Setelah termenung sejenak, Maximus mengubah pinjaman yang disetujui menjadi 1000 kredit emas.
Perangkat yang memindai token untuk mengevaluasi jumlah kredit yang dapat dipinjam hanyalah kedok.
Tujuan utamanya adalah untuk memindai tanda mana dan roh dalam token untuk menilai potensi seseorang.
Adapun untuk mengevaluasi jumlah kredit yang dapat dipinjam, Aethercore nexus dapat dengan mudah menangani tugas tersebut.
Mengevaluasi kejujuran, pendapatan, kebiasaan pengeluaran, dan faktor-faktor lainnya sangat mudah dihitung oleh sistem ini.
Namun, menilai bakat membutuhkan perangkat khusus.
Setelah menyetujui pinjaman sebesar 1000 kredit, Maximus menghela napas kesal atas tipu daya takdir.
Dirinya yang dulu, yang terlahir dalam keluarga kaya, tidak memiliki apa pun selain bakat yang buruk.

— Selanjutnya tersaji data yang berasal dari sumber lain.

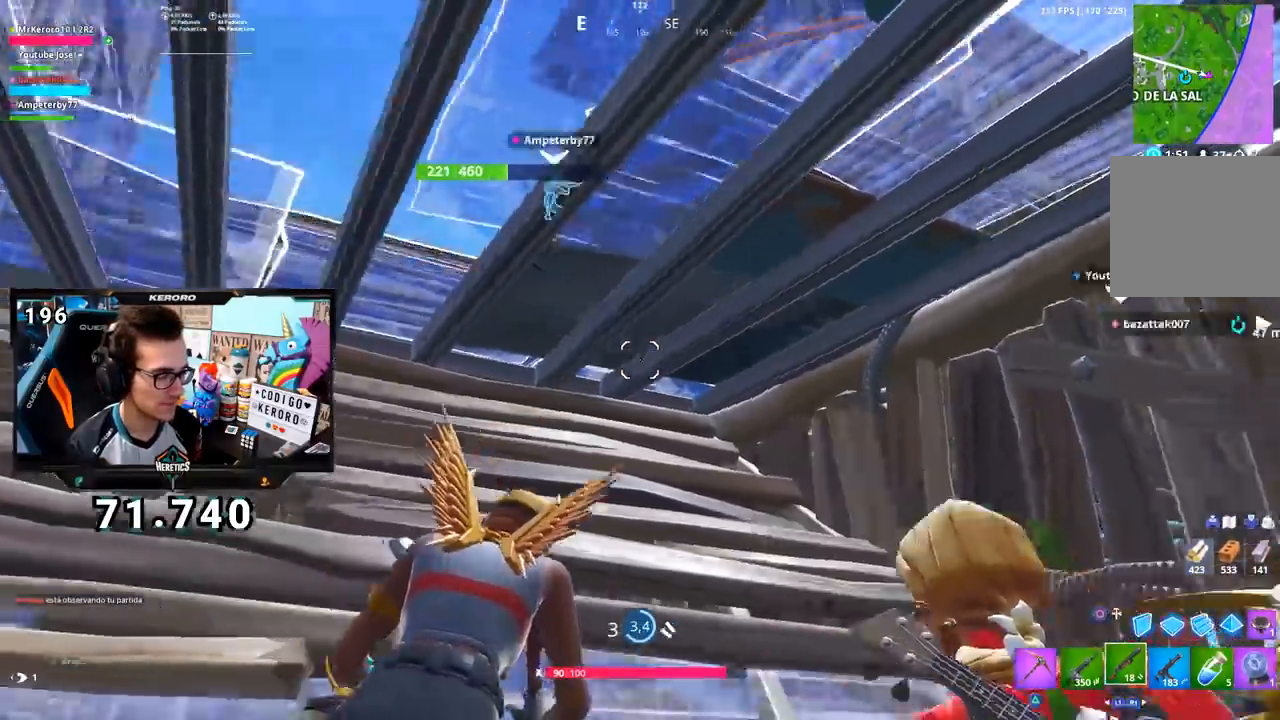
{"buttons": [], "left_stick": "center", "right_stick": "center", "events": [[117, "right_stick", "center"]]}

Sementara itu, ada pula orang-orang yang telah berjuang sepanjang hidup mereka, dan sejak awal memang ditakdirkan untuk menjadi orang hebat.

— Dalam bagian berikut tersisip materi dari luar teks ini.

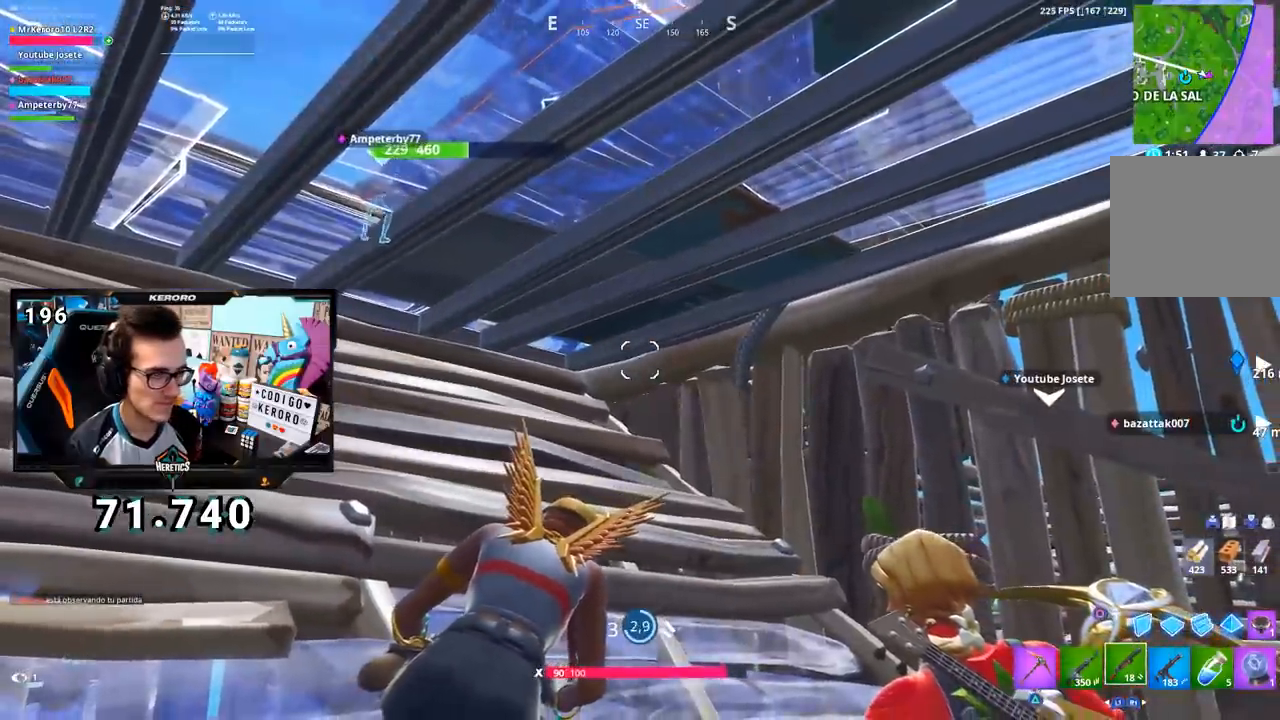
{"buttons": [], "left_stick": "center", "right_stick": "center", "events": []}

Apakah menjadi “putra takdir” berarti ditakdirkan untuk menjalani hidup yang penuh penderitaan?
Untungnya, Maximus tidak berada dalam situasi sulit itu. Dia adalah seorang transmigrator, dipersenjatai dengan alat curang, dan dia sangat puas dengan hal itu.
Lagipula, dia hanya perlu tetap tenang, dan dia bisa mencapai semua yang diinginkannya.